Yevhen Kucherevskyi

Personal information
- Full name: Yevhen Mefodiyovych Kucherevskyi Evgeny Mefodyevich Kucherevsky
- Date of birth: 6 August 1941
- Place of birth: Kherson, Ukrainian SSR, Soviet Union
- Date of death: 26 August 2006 (aged 65)
- Place of death: Dnipropetrovsk, Ukraine
- Height: 1.76 m (5 ft 9 in)
- Position: Goalkeeper

Senior career*
- Years: Team / Apps / (Gls)
- 1958–1961: Spartak Kherson
- 1961–1962: Enerhiya Nova Kakhovka
- 1963–1964: SKA Odessa
- 1965–1967: Sudostroitel Mykolaiv / 21 / (0)
- 1968: Avanhard Zhovti Vody / 27 / (0)
- 1969–1970: Enerhiya Nova Kakhovka

Managerial career
- 1976–1981: Kolos Nikopol (assistant)
- 1982–1983: Kolos Nikopol
- 1984–1985: Sudostroitel Mykolaiv
- 1986: Dnipro Dnipropetrovsk
- 1987–1992: Dnipro Dnipropetrovsk
- 1992: Etoile SS
- 1992–1993: Russia U-19
- 1993: Russia U-21 (assistant)
- 1993–1994: Russia U-21
- 1994–1997: SC Mykolaiv
- 1997–1999: Arsenal Tula
- 1999: Uralan Elista
- 2000: Dnipromine Academy Dnipropetrovsk
- 2000: Rotor Volgograd
- 2001: Torpedo-ZIL Moscow
- 2001–2005: Dnipro Dnipropetrovsk
- 2005–2006: Dnipro Dnipropetrovsk (sports director)

= Yevhen Kucherevskyi =

Ukrainian football coach (1941–2006)

Yevhen Mefodiyovych Kucherevskyi (Євген Мефодiйoвич Кучеревський, Евгений Мефодьевич Кучеревский; 6 August 1941 – 26 August 2006) was a Ukrainian football coach and former player.
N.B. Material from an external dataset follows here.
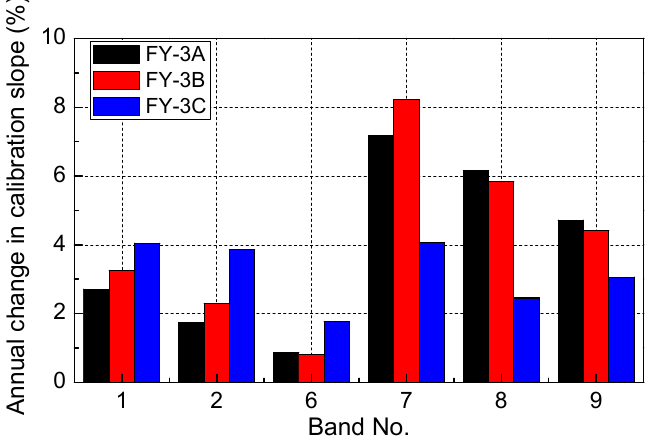
Figure 8. Annual change in the calibration slope derived by using the multisite (MST) calibration method for the FY-3A, FY-3B, and FY-3C VIRR. Table 2. Linear fit parameters for the normalized calibration coefficients of the FY-3A, FY-3B, and FY-3C VIRR.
In his spells managing Dnipro Dnipropetrovsk he won the Soviet Championship in 1988, took second place twice in 1987 and 1989, as well as the USSR Cup in 1989. Dnipro's recent success in the first half of the 2000s is mostly attributed to his coaching as well.

On 26 August 2006, Kucherevskyi's Mercedes-Benz suffered a head-on collision with a KAMAZ truck. He died an hour and half later in a hospital, without regaining consciousness.

Upon Kucherevskyi's funeral, Dnipropetrovsk mayor Ivan Kulichenko, announced a plan to name one of the city streets in his honor.